But wear and tear and the anxieties of business life had made old Mr. Smith often quick-tempered, and difficult to please; and the coming of Mr. “W.H.” into the business was hailed with pleasure by the workmen: he was so full of tact and sympathy; and sometimes, when his father had raised a storm of ill-feeling by some hasty expressions, he was able to bring peace and calm by his pleasant and genial manner.
Yet he was every inch a man of business, and even more clear-headed and far-seeing than the senior partner, his father.
It was he who commenced the railway bookstall business.
Every one knows the familiar look of Smith’s bookstalls, with their energetic clerks, and their armies of pushing newsboys, and perchance think they were born with the railways and have grown up with them.
But such is not the case. It was not till about 1850 that Mr. W.H. Smith secured the entire bookstall rights on the London and North-Western Railway, much against his father’s advice. The vast improvement in the selection of books and the service of papers, however, induced other companies to desire to have a similar arrangement, till the chief portion of all the English railways came to be girdled by Smith’s bookstalls.
From this date the business advanced with giant strides.
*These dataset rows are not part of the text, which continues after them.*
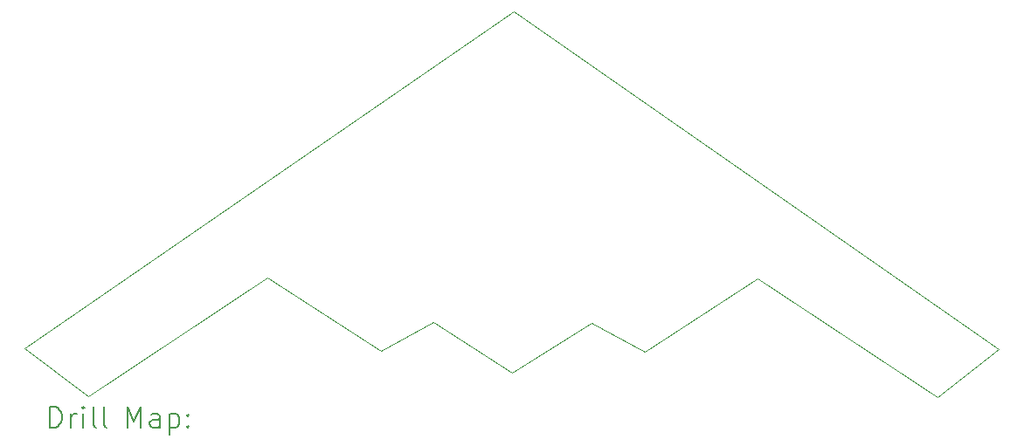
<source format=gbr>
%TF.GenerationSoftware,KiCad,Pcbnew,(6.99.0-2452-gdb4f2d9dd8)*%
%TF.CreationDate,2022-07-21T17:42:49-08:00*%
%TF.ProjectId,B2,42322e6b-6963-4616-945f-706362585858,rev?*%
%TF.SameCoordinates,Original*%
%TF.FileFunction,Drillmap*%
%TF.FilePolarity,Positive*%
%FSLAX45Y45*%
G04 Gerber Fmt 4.5, Leading zero omitted, Abs format (unit mm)*
G04 Created by KiCad (PCBNEW (6.99.0-2452-gdb4f2d9dd8)) date 2022-07-21 17:42:49*
%MOMM*%
%LPD*%
G01*
G04 APERTURE LIST*
%ADD10C,0.100000*%
%ADD11C,0.200000*%
G04 APERTURE END LIST*
D10*
X19749000Y-10840000D02*
X19155000Y-11302000D01*
X17408000Y-10151000D01*
X16315000Y-10863000D01*
X15800000Y-10590000D01*
X15030000Y-11070000D01*
X14270000Y-10580000D01*
X13760000Y-10860000D01*
X12660000Y-10150000D01*
X10920000Y-11300000D01*
X10310000Y-10830000D01*
X15044000Y-7561000D01*
X19749000Y-10840000D01*
D11*
X10552619Y-11600476D02*
X10552619Y-11400476D01*
X10552619Y-11400476D02*
X10600238Y-11400476D01*
X10600238Y-11400476D02*
X10628810Y-11410000D01*
X10628810Y-11410000D02*
X10647857Y-11429048D01*
X10647857Y-11429048D02*
X10657381Y-11448095D01*
X10657381Y-11448095D02*
X10666905Y-11486190D01*
X10666905Y-11486190D02*
X10666905Y-11514762D01*
X10666905Y-11514762D02*
X10657381Y-11552857D01*
X10657381Y-11552857D02*
X10647857Y-11571905D01*
X10647857Y-11571905D02*
X10628810Y-11590952D01*
X10628810Y-11590952D02*
X10600238Y-11600476D01*
X10600238Y-11600476D02*
X10552619Y-11600476D01*
X10752619Y-11600476D02*
X10752619Y-11467143D01*
X10752619Y-11505238D02*
X10762143Y-11486190D01*
X10762143Y-11486190D02*
X10771667Y-11476667D01*
X10771667Y-11476667D02*
X10790714Y-11467143D01*
X10790714Y-11467143D02*
X10809762Y-11467143D01*
X10876429Y-11600476D02*
X10876429Y-11467143D01*
X10876429Y-11400476D02*
X10866905Y-11410000D01*
X10866905Y-11410000D02*
X10876429Y-11419524D01*
X10876429Y-11419524D02*
X10885952Y-11410000D01*
X10885952Y-11410000D02*
X10876429Y-11400476D01*
X10876429Y-11400476D02*
X10876429Y-11419524D01*
X11000238Y-11600476D02*
X10981190Y-11590952D01*
X10981190Y-11590952D02*
X10971667Y-11571905D01*
X10971667Y-11571905D02*
X10971667Y-11400476D01*
X11105000Y-11600476D02*
X11085952Y-11590952D01*
X11085952Y-11590952D02*
X11076429Y-11571905D01*
X11076429Y-11571905D02*
X11076429Y-11400476D01*
X11301190Y-11600476D02*
X11301190Y-11400476D01*
X11301190Y-11400476D02*
X11367857Y-11543333D01*
X11367857Y-11543333D02*
X11434524Y-11400476D01*
X11434524Y-11400476D02*
X11434524Y-11600476D01*
X11615476Y-11600476D02*
X11615476Y-11495714D01*
X11615476Y-11495714D02*
X11605952Y-11476667D01*
X11605952Y-11476667D02*
X11586905Y-11467143D01*
X11586905Y-11467143D02*
X11548809Y-11467143D01*
X11548809Y-11467143D02*
X11529762Y-11476667D01*
X11615476Y-11590952D02*
X11596428Y-11600476D01*
X11596428Y-11600476D02*
X11548809Y-11600476D01*
X11548809Y-11600476D02*
X11529762Y-11590952D01*
X11529762Y-11590952D02*
X11520238Y-11571905D01*
X11520238Y-11571905D02*
X11520238Y-11552857D01*
X11520238Y-11552857D02*
X11529762Y-11533809D01*
X11529762Y-11533809D02*
X11548809Y-11524286D01*
X11548809Y-11524286D02*
X11596428Y-11524286D01*
X11596428Y-11524286D02*
X11615476Y-11514762D01*
X11710714Y-11467143D02*
X11710714Y-11667143D01*
X11710714Y-11476667D02*
X11729762Y-11467143D01*
X11729762Y-11467143D02*
X11767857Y-11467143D01*
X11767857Y-11467143D02*
X11786905Y-11476667D01*
X11786905Y-11476667D02*
X11796428Y-11486190D01*
X11796428Y-11486190D02*
X11805952Y-11505238D01*
X11805952Y-11505238D02*
X11805952Y-11562381D01*
X11805952Y-11562381D02*
X11796428Y-11581428D01*
X11796428Y-11581428D02*
X11786905Y-11590952D01*
X11786905Y-11590952D02*
X11767857Y-11600476D01*
X11767857Y-11600476D02*
X11729762Y-11600476D01*
X11729762Y-11600476D02*
X11710714Y-11590952D01*
X11891667Y-11581428D02*
X11901190Y-11590952D01*
X11901190Y-11590952D02*
X11891667Y-11600476D01*
X11891667Y-11600476D02*
X11882143Y-11590952D01*
X11882143Y-11590952D02*
X11891667Y-11581428D01*
X11891667Y-11581428D02*
X11891667Y-11600476D01*
X11891667Y-11476667D02*
X11901190Y-11486190D01*
X11901190Y-11486190D02*
X11891667Y-11495714D01*
X11891667Y-11495714D02*
X11882143Y-11486190D01*
X11882143Y-11486190D02*
X11891667Y-11476667D01*
X11891667Y-11476667D02*
X11891667Y-11495714D01*
M02*

</source>
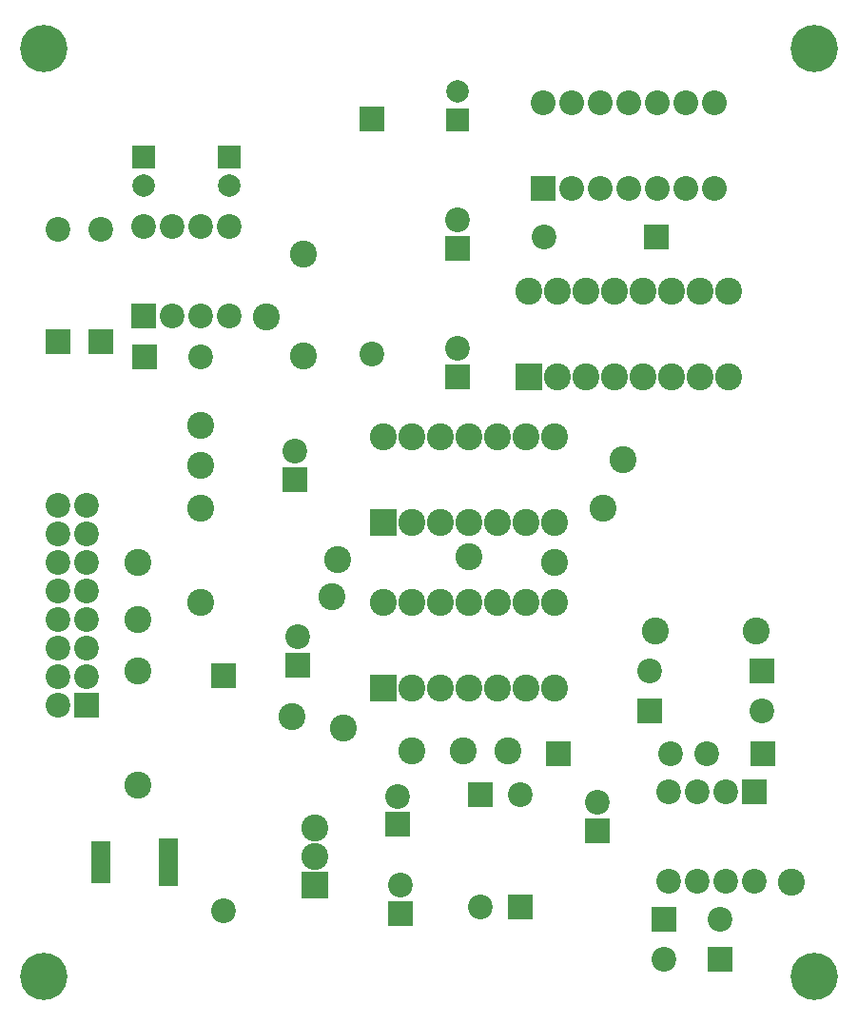
<source format=gts>
%FSTAX23Y23*%
%MOIN*%
%SFA1B1*%

%IPPOS*%
%ADD17C,0.094610*%
%ADD18R,0.094610X0.094610*%
%ADD19R,0.086610X0.086610*%
%ADD20C,0.086610*%
%ADD21R,0.086740X0.086740*%
%ADD22C,0.086740*%
%ADD23R,0.086610X0.086610*%
%ADD24R,0.078740X0.078740*%
%ADD25C,0.078740*%
%ADD26C,0.165480*%
%ADD27R,0.067060X0.165480*%
%ADD28R,0.067060X0.145800*%
%ADD29R,0.094610X0.094610*%
%ADD30C,0.094610*%
%LNtachometer-boardv2.5-1*%
%LPD*%
G54D17*
X0194Y0204D03*
X0184D03*
X0174D03*
X0164D03*
X0154D03*
X0144D03*
X0134D03*
X0194Y0174D03*
X0184D03*
X0174D03*
X0164D03*
X0154D03*
X0144D03*
Y0116D03*
X0154D03*
X0164D03*
X0174D03*
X0184D03*
X0194D03*
X0134Y0146D03*
X0144D03*
X0154D03*
X0164D03*
X0174D03*
X0184D03*
X0194D03*
X0195Y0225D03*
X0205D03*
X0215D03*
X0225D03*
X0235D03*
X0245D03*
X0255D03*
X0185Y0255D03*
X0195D03*
X0205D03*
X0215D03*
X0225D03*
X0235D03*
X0245D03*
X0255D03*
X0106Y02322D03*
Y02677D03*
X02292Y0136D03*
X02647D03*
X011Y0067D03*
Y0057D03*
G54D18*
X0134Y0174D03*
Y0116D03*
X0185Y0225D03*
G54D19*
X0078Y01202D03*
X0104Y0124D03*
X013Y03152D03*
X016Y0225D03*
Y027D03*
X0264Y00796D03*
X0168Y00786D03*
X0209Y0066D03*
X0182Y00393D03*
X0035Y02373D03*
X005Y02463D03*
X002Y02373D03*
X003Y011D03*
X014Y0037D03*
X0139Y00681D03*
X0103Y0189D03*
G54D20*
X0078Y00377D03*
X0104Y01338D03*
X01903Y0274D03*
X013Y02327D03*
X016Y02348D03*
Y02799D03*
X0264Y00483D03*
X0254D03*
X0244D03*
X0234D03*
Y00796D03*
X0244D03*
X0254D03*
X02471Y0093D03*
X02518Y0035D03*
X0168Y00393D03*
X02666Y0108D03*
X02321Y0021D03*
X0209Y00758D03*
X0182Y00786D03*
X0035Y02766D03*
X00698Y0232D03*
X005Y02776D03*
X006D03*
X007D03*
X008D03*
Y02463D03*
X007D03*
X006D03*
X002Y02766D03*
X02273Y0122D03*
X002Y018D03*
X003D03*
X002Y017D03*
X003D03*
X002Y016D03*
X003D03*
X002Y015D03*
X003D03*
X002Y014D03*
X003D03*
X002Y013D03*
X003D03*
X002Y012D03*
X003D03*
X002Y011D03*
X02346Y0093D03*
X014Y00468D03*
X0139Y0078D03*
X0103Y01988D03*
G54D21*
X019Y0291D03*
G54D22*
X02Y0291D03*
X021D03*
X022D03*
X023D03*
X024D03*
X025D03*
X019Y0321D03*
X02D03*
X021D03*
X022D03*
X023D03*
X024D03*
X025D03*
G54D23*
X02296Y0274D03*
X02668Y0093D03*
X02321Y0035D03*
X02273Y0108D03*
X02518Y0021D03*
X00501Y0232D03*
X02666Y0122D03*
X01953Y0093D03*
G54D24*
X016Y0315D03*
X005Y03018D03*
X008D03*
G54D25*
X016Y03249D03*
X005Y0292D03*
X008D03*
G54D26*
X0015Y0015D03*
Y034D03*
X0285D03*
Y0015D03*
G54D27*
X00586Y0055D03*
G54D28*
X0035Y0055D03*
G54D29*
X011Y0047D03*
G54D30*
X007Y0146D03*
X0048Y0082D03*
Y0122D03*
Y016D03*
X0164Y0162D03*
X0194Y016D03*
X0116Y0148D03*
X0118Y0161D03*
X012Y0102D03*
X0162Y0094D03*
X01777Y00937D03*
X0218Y0196D03*
X007Y0208D03*
Y0194D03*
X0102Y0106D03*
X0144Y0094D03*
X0277Y0048D03*
X0093Y0246D03*
X007Y0179D03*
X0048Y014D03*
X0211Y0179D03*
M02*
</source>
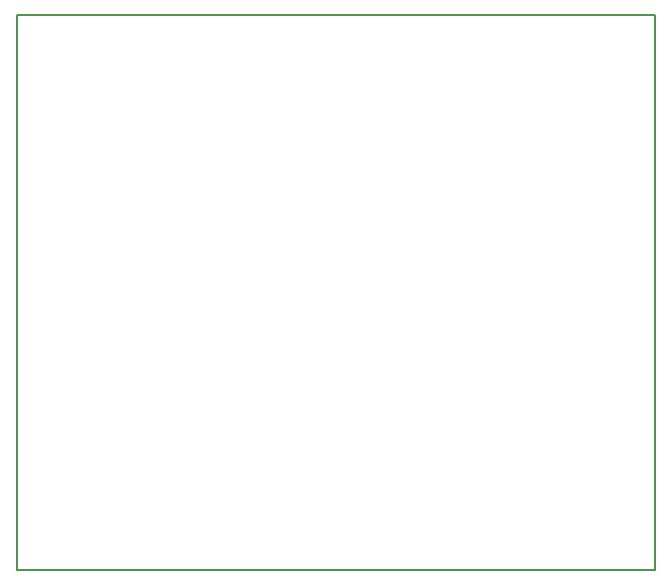
<source format=gbr>
G04 #@! TF.FileFunction,Profile,NP*
%FSLAX46Y46*%
G04 Gerber Fmt 4.6, Leading zero omitted, Abs format (unit mm)*
G04 Created by KiCad (PCBNEW 4.0.7) date 02/24/18 18:12:37*
%MOMM*%
%LPD*%
G01*
G04 APERTURE LIST*
%ADD10C,0.100000*%
%ADD11C,0.150000*%
G04 APERTURE END LIST*
D10*
D11*
X122000000Y-96000000D02*
X176000000Y-96000000D01*
X122000000Y-49000000D02*
X122000000Y-96000000D01*
X176000000Y-49000000D02*
X122000000Y-49000000D01*
X176000000Y-96000000D02*
X176000000Y-49000000D01*
M02*

</source>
Managers and clerks had to be engaged, the latter in large numbers. Here the genius of Smith as a judge of character was abundantly shown. He came to a determination almost at a glance, and seldom erred in his judgment.
In 1868 he was returned to Parliament, and in 1874 Mr. Disraeli selected him for a place in his Ministry. A year later he was made First Lord of the Admiralty. How serviceable he had been in the former post may be judged by the remark made by Sir Stafford Northcote when he lost Smith’s assistance on his promotion to the higher position: “I am troubled to know what to do without my right hand. I don’t think he made a slip in the whole three years.”
Writing to his wife when he was appointed First Lord of the Admiralty, Mr. Smith says: “My patent has come to-day, and I have taken my seat at the Board, who address me as ‘Sir’ in every sentence. It is strange, and makes me shy at first; and I have to do what I hardly like—to send for them, not to go to them; but I am told they expect me, as their chief, to require respect.”
He often wrote to his wife whilst the debates were going on in the House of Commons. “Here I am, sitting listening to Arthur Balfour, who is answering Mr. J. Morley,” he writes; “and I have ears for him and thoughts for my dear ones at home.”
“Remember me in your prayers” is a request he often makes to his wife and children. In 1886 the Rt. Hon. W. H. Smith became leader of the House of Commons, and had thus reached one of the highest positions any Englishman can occupy. “Old Morality” was the nickname by which he was known; and this term is one of great honour. No man ever gained higher respect from all parties, and no man was ever more fully trusted by the people at large. Thus though Mr. Smith never entered the Church, and perchance missed a bishopric, yet he was a good citizen of the world and a humble Christian, devoting his best energies to the service of his Queen and country.